Exercise
Put each line of text from all the items into a Markdown table with two columns, Row and Text line, numbering the rows and skipping any blank lines. Leave the pictures out of your answer.

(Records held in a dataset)
......

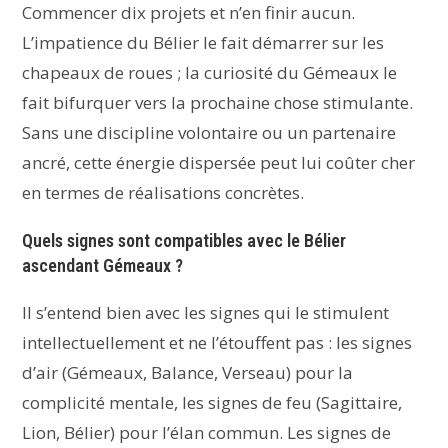
Commencer dix projets et n’en finir aucun.
L’impatience du Bélier le fait démarrer sur les
chapeaux de roues ; la curiosité du Gémeaux le
fait bifurquer vers la prochaine chose stimulante.
Sans une discipline volontaire ou un partenaire
ancré, cette énergie dispersée peut lui coûter cher
en termes de réalisations concrètes.
Quels signes sont compatibles avec le Bélier
ascendant Gémeaux ?
Il s’entend bien avec les signes qui le stimulent
intellectuellement et ne l’étouffent pas : les signes
d’air (Gémeaux, Balance, Verseau) pour la
complicité mentale, les signes de feu (Sagittaire,
Lion, Bélier) pour l’élan commun. Les signes de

......

Completed task
| Row | Text line |
|---|---|
| 1 | Commencer dix projets et n’en finir aucun. |
| 2 | L’impatience du Bélier le fait démarrer sur les |
| 3 | chapeaux de roues ; la curiosité du Gémeaux le |
| 4 | fait bifurquer vers la prochaine chose stimulante. |
| 5 | Sans une discipline volontaire ou un partenaire |
| 6 | ancré, cette énergie dispersée peut lui coûter cher |
| 7 | en termes de réalisations concrètes. |
| 8 | Quels signes sont compatibles avec le Bélier |
| 9 | ascendant Gémeaux ? |
| 10 | Il s’entend bien avec les signes qui le stimulent |
| 11 | intellectuellement et ne l’étouffent pas : les signes |
| 12 | d’air (Gémeaux, Balance, Verseau) pour la |
| 13 | complicité mentale, les signes de feu (Sagittaire, |
| 14 | Lion, Bélier) pour l’élan commun. Les signes de |